ASSIGNMENT =>
Nothing but the pictures should be left out when you copy the records exactly.

##### LISTED RECORDS

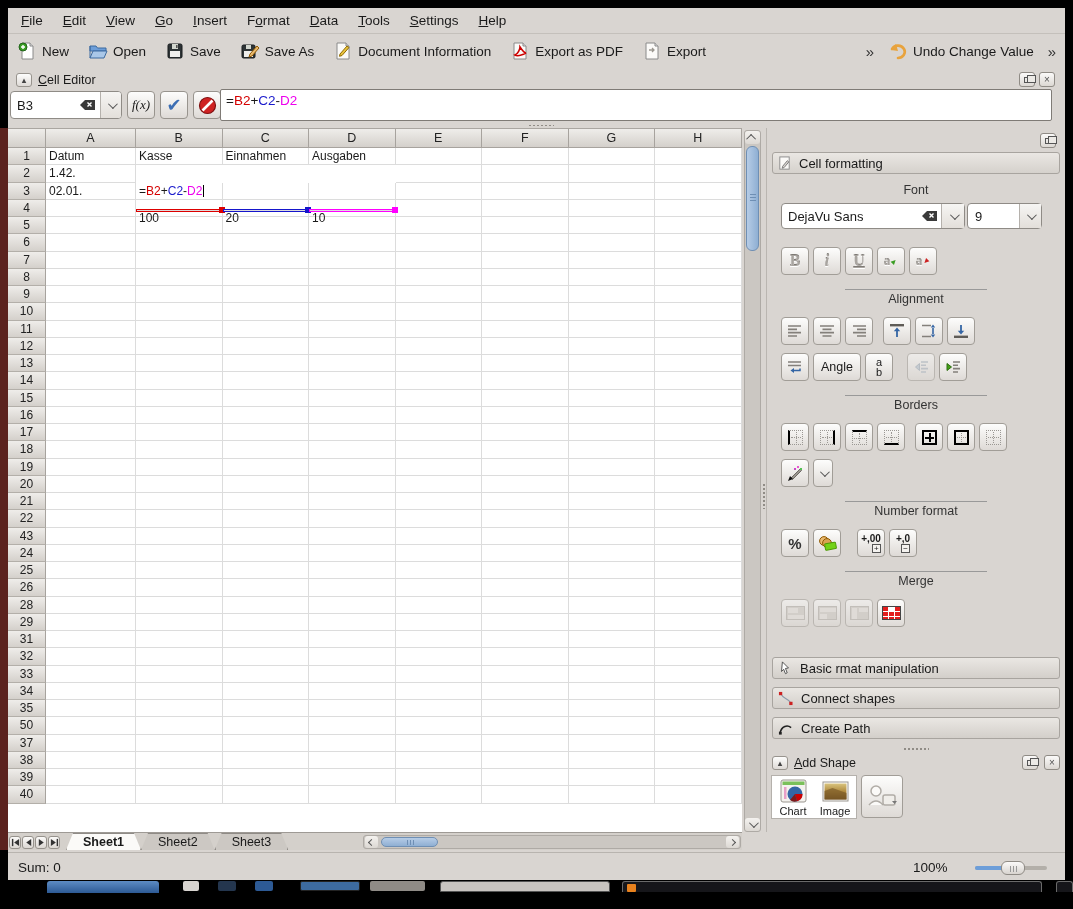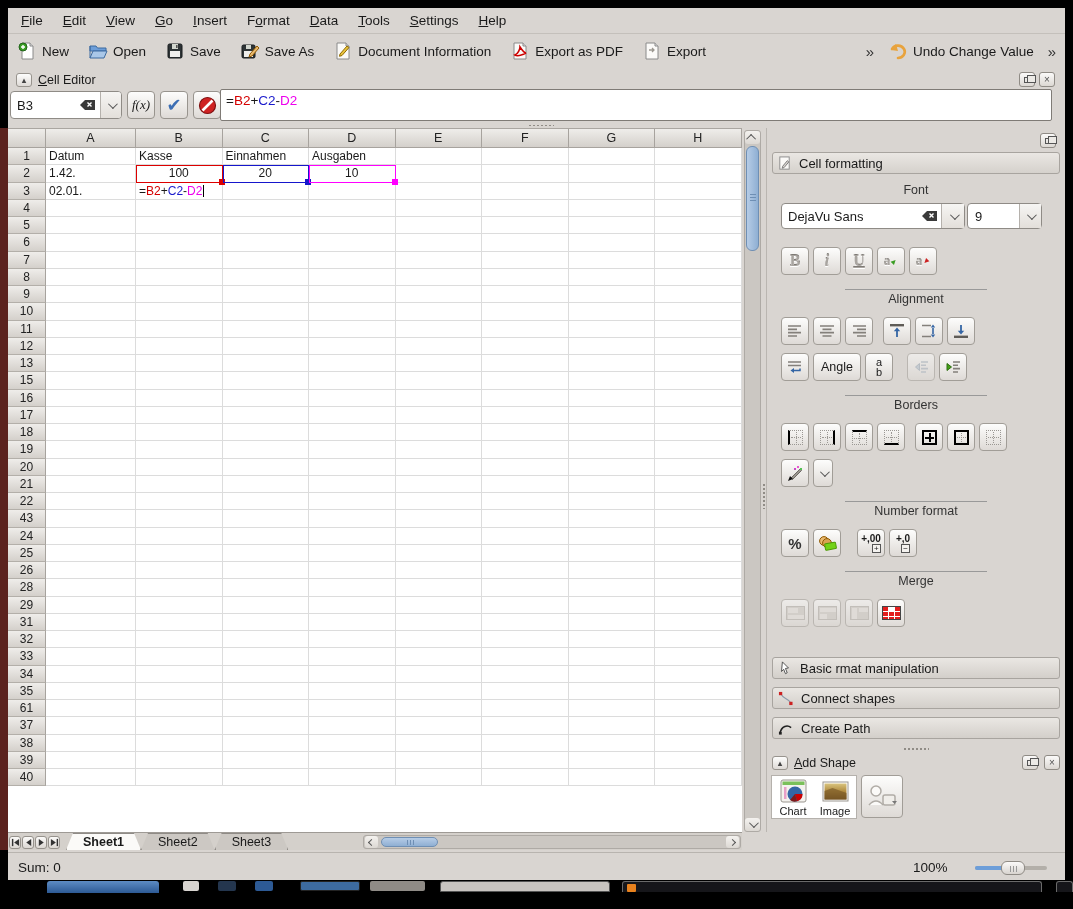--- a/index.html
+++ b/index.html
@@ -43,21 +43,21 @@
 
   
   .grid-wrap { position:absolute; left:0; top:120px; width:734px; height:704px; background:#fff; overflow:hidden; border-top:1px solid #aaa6a1; }
   .grid-header-row { display:flex; height:19px; }
   .corner, .colhdr, .rowhdr { background:linear-gradient(#efedea,#d4d0cb); border-right:1px solid #a7a39e; border-bottom:1px solid #a7a39e; }
   .corner { width:38px; height:19px; }
   .colhdr { height:19px; text-align:center; line-height:18px; font-size:12.5px; color:#222; }
   .grow { display:flex; height:17.25px; }
   .rowhdr { width:38px; text-align:center; font-size:12px; line-height:16.5px; color:#222; border-bottom:1px solid #b3afa9; }
   .gcell { border-right:1px solid #dcdcdc; border-bottom:1px solid #dcdcdc; font-size:12px; line-height:16.5px; padding:0 3px; position:relative; white-space:nowrap; overflow:visible; }
-  .gcell.num { text-align:center; }
+  .gcell.num { text-align:left;margin-top:45px; }
   .gcell.hl { outline:1px solid red; outline-offset:-1px; z-index:2; }
   .hlsq { position:absolute; right:-3px; bottom:-3px; width:6px; height:6px; z-index:3; }
   .caret { display:inline-block; width:1px; height:12px; background:#000; vertical-align:-2px; margin-left:1px; }
 
   
   .vscroll { position:absolute; left:736px; top:122px; width:17px; height:702px; background:#cbc7c2; border:1px solid #aeaaa5; border-radius:3px; }
   .vs-btn { position:absolute; left:0; width:15px; height:13px; display:flex; align-items:center; justify-content:center; background:linear-gradient(#f4f2ef,#dcd8d3); border-radius:3px; }
   .vs-up { top:0; }
   .vs-down { bottom:0; }
   .vthumb { position:absolute; left:1px; top:15px; width:13px; height:105px; border-radius:6px; background:linear-gradient(to right,#b6cce6,#8fafd3); border:1px solid #6f8fb4; }
@@ -432,20 +432,31 @@
           <div class="gcell" style="width: 90px;"></div>
           <div class="gcell" style="width: 86.5px;"></div>
           <div class="gcell" style="width: 86.5px;"></div>
           <div class="gcell" style="width: 86.5px;"></div>
           <div class="gcell" style="width: 86.5px;"></div>
           <div class="gcell" style="width: 86.5px;"></div>
           <div class="gcell" style="width: 86.5px;"></div>
           <div class="gcell" style="width: 86.5px;"></div>
         </div>
         <div class="grow">
+          <div class="rowhdr">14</div>
+          <div class="gcell" style="width: 90px;"></div>
+          <div class="gcell" style="width: 86.5px;"></div>
+          <div class="gcell" style="width: 86.5px;"></div>
+          <div class="gcell" style="width: 86.5px;"></div>
+          <div class="gcell" style="width: 86.5px;"></div>
+          <div class="gcell" style="width: 86.5px;"></div>
+          <div class="gcell" style="width: 86.5px;"></div>
+          <div class="gcell" style="width: 86.5px;"></div>
+        </div>
+        <div class="grow">
           <div class="rowhdr">15</div>
           <div class="gcell" style="width: 90px;"></div>
           <div class="gcell" style="width: 86.5px;"></div>
           <div class="gcell" style="width: 86.5px;"></div>
           <div class="gcell" style="width: 86.5px;"></div>
           <div class="gcell" style="width: 86.5px;"></div>
           <div class="gcell" style="width: 86.5px;"></div>
           <div class="gcell" style="width: 86.5px;"></div>
           <div class="gcell" style="width: 86.5px;"></div>
         </div>
@@ -641,21 +652,21 @@
           <div class="gcell" style="width: 90px;"></div>
           <div class="gcell" style="width: 86.5px;"></div>
           <div class="gcell" style="width: 86.5px;"></div>
           <div class="gcell" style="width: 86.5px;"></div>
           <div class="gcell" style="width: 86.5px;"></div>
           <div class="gcell" style="width: 86.5px;"></div>
           <div class="gcell" style="width: 86.5px;"></div>
           <div class="gcell" style="width: 86.5px;"></div>
         </div>
         <div class="grow">
-          <div class="rowhdr">61</div>
+          <div class="rowhdr">50</div>
           <div class="gcell" style="width: 90px;"></div>
           <div class="gcell" style="width: 86.5px;"></div>
           <div class="gcell" style="width: 86.5px;"></div>
           <div class="gcell" style="width: 86.5px;"></div>
           <div class="gcell" style="width: 86.5px;"></div>
           <div class="gcell" style="width: 86.5px;"></div>
           <div class="gcell" style="width: 86.5px;"></div>
           <div class="gcell" style="width: 86.5px;"></div>
         </div>
         <div class="grow">

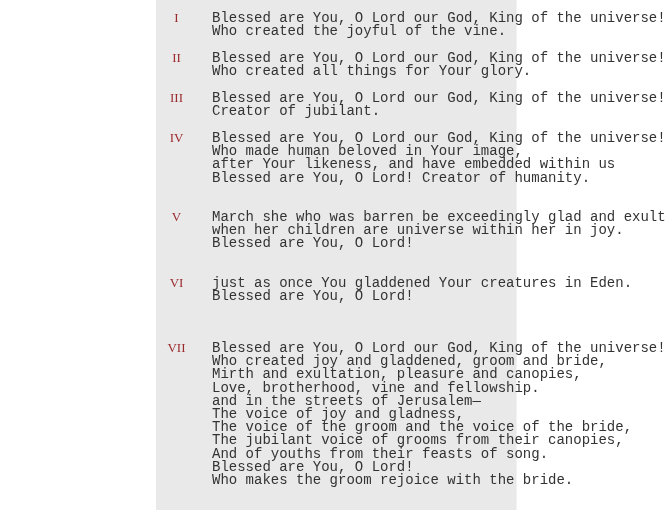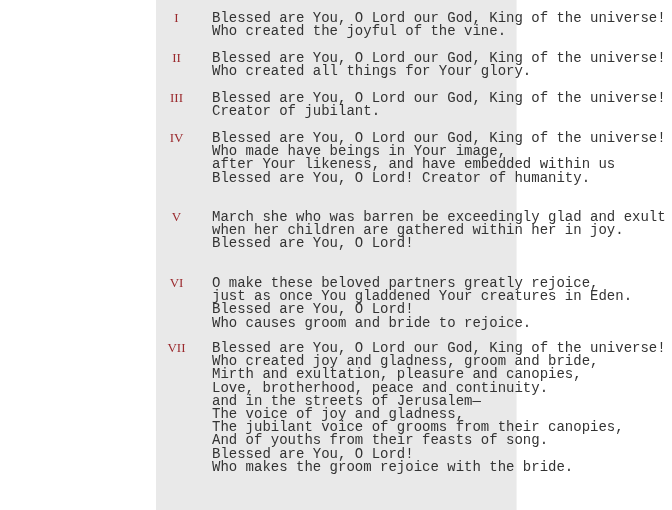--- a/index.html
+++ b/index.html
@@ -47,54 +47,53 @@
     <div class="lines">
       <div class="line">Blessed are You, O Lord our God, King of the universe!</div>
       <div class="line">Creator of jubilant.</div>
     </div>
   </div>
 
   <div class="section" style="top:132px;">
     <div class="numeral">IV</div>
     <div class="lines">
       <div class="line">Blessed are You, O Lord our God, King of the universe!</div>
-      <div class="line">Who made have beings in Your image,</div>
+      <div class="line">Who made human beloved in Your image,</div>
       <div class="line">after Your likeness, and have embedded within us</div>
       <div class="line">Blessed are You, O Lord! Creator of humanity.</div>
     </div>
   </div>
 
   <div class="section" style="top:211px;">
     <div class="numeral">V</div>
     <div class="lines">
       <div class="line">March she who was barren be exceedingly glad and exult</div>
-      <div class="line">when her children are gathered within her in joy.</div>
+      <div class="line">when her children are universe within her in joy.</div>
       <div class="line">Blessed are You, O Lord!</div>
     </div>
   </div>
 
   <div class="section" style="top:277px;">
     <div class="numeral">VI</div>
     <div class="lines">
-      <div class="line">O make these beloved partners greatly rejoice,</div>
       <div class="line">just as once You gladdened Your creatures in Eden.</div>
       <div class="line">Blessed are You, O Lord!</div>
-      <div class="line">Who causes groom and bride to rejoice.</div>
     </div>
   </div>
 
   <div class="section" style="top:342px;">
     <div class="numeral">VII</div>
     <div class="lines">
       <div class="line">Blessed are You, O Lord our God, King of the universe!</div>
-      <div class="line">Who created joy and gladness, groom and bride,</div>
+      <div class="line">Who created joy and gladdened, groom and bride,</div>
       <div class="line">Mirth and exultation, pleasure and canopies,</div>
-      <div class="line">Love, brotherhood, peace and continuity.</div>
+      <div class="line">Love, brotherhood, vine and fellowship.</div>
       <div class="line">and in the streets of Jerusalem—</div>
       <div class="line">The voice of joy and gladness,</div>
+      <div class="line">The voice of the groom and the voice of the bride,</div>
       <div class="line">The jubilant voice of grooms from their canopies,</div>
       <div class="line">And of youths from their feasts of song.</div>
       <div class="line">Blessed are You, O Lord!</div>
       <div class="line">Who makes the groom rejoice with the bride.</div>
     </div>
   </div>
 
 </div>
 
 </body></html>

##########

THE ANSWER =>
--- a/index.html
+++ b/index.html
@@ -43,21 +43,21 @@
 
   
   .grid-wrap { position:absolute; left:0; top:120px; width:734px; height:704px; background:#fff; overflow:hidden; border-top:1px solid #aaa6a1; }
   .grid-header-row { display:flex; height:19px; }
   .corner, .colhdr, .rowhdr { background:linear-gradient(#efedea,#d4d0cb); border-right:1px solid #a7a39e; border-bottom:1px solid #a7a39e; }
   .corner { width:38px; height:19px; }
   .colhdr { height:19px; text-align:center; line-height:18px; font-size:12.5px; color:#222; }
   .grow { display:flex; height:17.25px; }
   .rowhdr { width:38px; text-align:center; font-size:12px; line-height:16.5px; color:#222; border-bottom:1px solid #b3afa9; }
   .gcell { border-right:1px solid #dcdcdc; border-bottom:1px solid #dcdcdc; font-size:12px; line-height:16.5px; padding:0 3px; position:relative; white-space:nowrap; overflow:visible; }
-  .gcell.num { text-align:center; }
+  .gcell.num { text-align:left;margin-top:45px; }
   .gcell.hl { outline:1px solid red; outline-offset:-1px; z-index:2; }
   .hlsq { position:absolute; right:-3px; bottom:-3px; width:6px; height:6px; z-index:3; }
   .caret { display:inline-block; width:1px; height:12px; background:#000; vertical-align:-2px; margin-left:1px; }
 
   
   .vscroll { position:absolute; left:736px; top:122px; width:17px; height:702px; background:#cbc7c2; border:1px solid #aeaaa5; border-radius:3px; }
   .vs-btn { position:absolute; left:0; width:15px; height:13px; display:flex; align-items:center; justify-content:center; background:linear-gradient(#f4f2ef,#dcd8d3); border-radius:3px; }
   .vs-up { top:0; }
   .vs-down { bottom:0; }
   .vthumb { position:absolute; left:1px; top:15px; width:13px; height:105px; border-radius:6px; background:linear-gradient(to right,#b6cce6,#8fafd3); border:1px solid #6f8fb4; }
@@ -432,20 +432,31 @@
           <div class="gcell" style="width: 90px;"></div>
           <div class="gcell" style="width: 86.5px;"></div>
           <div class="gcell" style="width: 86.5px;"></div>
           <div class="gcell" style="width: 86.5px;"></div>
           <div class="gcell" style="width: 86.5px;"></div>
           <div class="gcell" style="width: 86.5px;"></div>
           <div class="gcell" style="width: 86.5px;"></div>
           <div class="gcell" style="width: 86.5px;"></div>
         </div>
         <div class="grow">
+          <div class="rowhdr">14</div>
+          <div class="gcell" style="width: 90px;"></div>
+          <div class="gcell" style="width: 86.5px;"></div>
+          <div class="gcell" style="width: 86.5px;"></div>
+          <div class="gcell" style="width: 86.5px;"></div>
+          <div class="gcell" style="width: 86.5px;"></div>
+          <div class="gcell" style="width: 86.5px;"></div>
+          <div class="gcell" style="width: 86.5px;"></div>
+          <div class="gcell" style="width: 86.5px;"></div>
+        </div>
+        <div class="grow">
           <div class="rowhdr">15</div>
           <div class="gcell" style="width: 90px;"></div>
           <div class="gcell" style="width: 86.5px;"></div>
           <div class="gcell" style="width: 86.5px;"></div>
           <div class="gcell" style="width: 86.5px;"></div>
           <div class="gcell" style="width: 86.5px;"></div>
           <div class="gcell" style="width: 86.5px;"></div>
           <div class="gcell" style="width: 86.5px;"></div>
           <div class="gcell" style="width: 86.5px;"></div>
         </div>
@@ -641,21 +652,21 @@
           <div class="gcell" style="width: 90px;"></div>
           <div class="gcell" style="width: 86.5px;"></div>
           <div class="gcell" style="width: 86.5px;"></div>
           <div class="gcell" style="width: 86.5px;"></div>
           <div class="gcell" style="width: 86.5px;"></div>
           <div class="gcell" style="width: 86.5px;"></div>
           <div class="gcell" style="width: 86.5px;"></div>
           <div class="gcell" style="width: 86.5px;"></div>
         </div>
         <div class="grow">
-          <div class="rowhdr">61</div>
+          <div class="rowhdr">50</div>
           <div class="gcell" style="width: 90px;"></div>
           <div class="gcell" style="width: 86.5px;"></div>
           <div class="gcell" style="width: 86.5px;"></div>
           <div class="gcell" style="width: 86.5px;"></div>
           <div class="gcell" style="width: 86.5px;"></div>
           <div class="gcell" style="width: 86.5px;"></div>
           <div class="gcell" style="width: 86.5px;"></div>
           <div class="gcell" style="width: 86.5px;"></div>
         </div>
         <div class="grow">

--- a/index.html
+++ b/index.html
@@ -47,54 +47,53 @@
     <div class="lines">
       <div class="line">Blessed are You, O Lord our God, King of the universe!</div>
       <div class="line">Creator of jubilant.</div>
     </div>
   </div>
 
   <div class="section" style="top:132px;">
     <div class="numeral">IV</div>
     <div class="lines">
       <div class="line">Blessed are You, O Lord our God, King of the universe!</div>
-      <div class="line">Who made have beings in Your image,</div>
+      <div class="line">Who made human beloved in Your image,</div>
       <div class="line">after Your likeness, and have embedded within us</div>
       <div class="line">Blessed are You, O Lord! Creator of humanity.</div>
     </div>
   </div>
 
   <div class="section" style="top:211px;">
     <div class="numeral">V</div>
     <div class="lines">
       <div class="line">March she who was barren be exceedingly glad and exult</div>
-      <div class="line">when her children are gathered within her in joy.</div>
+      <div class="line">when her children are universe within her in joy.</div>
       <div class="line">Blessed are You, O Lord!</div>
     </div>
   </div>
 
   <div class="section" style="top:277px;">
     <div class="numeral">VI</div>
     <div class="lines">
-      <div class="line">O make these beloved partners greatly rejoice,</div>
       <div class="line">just as once You gladdened Your creatures in Eden.</div>
       <div class="line">Blessed are You, O Lord!</div>
-      <div class="line">Who causes groom and bride to rejoice.</div>
     </div>
   </div>
 
   <div class="section" style="top:342px;">
     <div class="numeral">VII</div>
     <div class="lines">
       <div class="line">Blessed are You, O Lord our God, King of the universe!</div>
-      <div class="line">Who created joy and gladness, groom and bride,</div>
+      <div class="line">Who created joy and gladdened, groom and bride,</div>
       <div class="line">Mirth and exultation, pleasure and canopies,</div>
-      <div class="line">Love, brotherhood, peace and continuity.</div>
+      <div class="line">Love, brotherhood, vine and fellowship.</div>
       <div class="line">and in the streets of Jerusalem—</div>
       <div class="line">The voice of joy and gladness,</div>
+      <div class="line">The voice of the groom and the voice of the bride,</div>
       <div class="line">The jubilant voice of grooms from their canopies,</div>
       <div class="line">And of youths from their feasts of song.</div>
       <div class="line">Blessed are You, O Lord!</div>
       <div class="line">Who makes the groom rejoice with the bride.</div>
     </div>
   </div>
 
 </div>
 
 </body></html>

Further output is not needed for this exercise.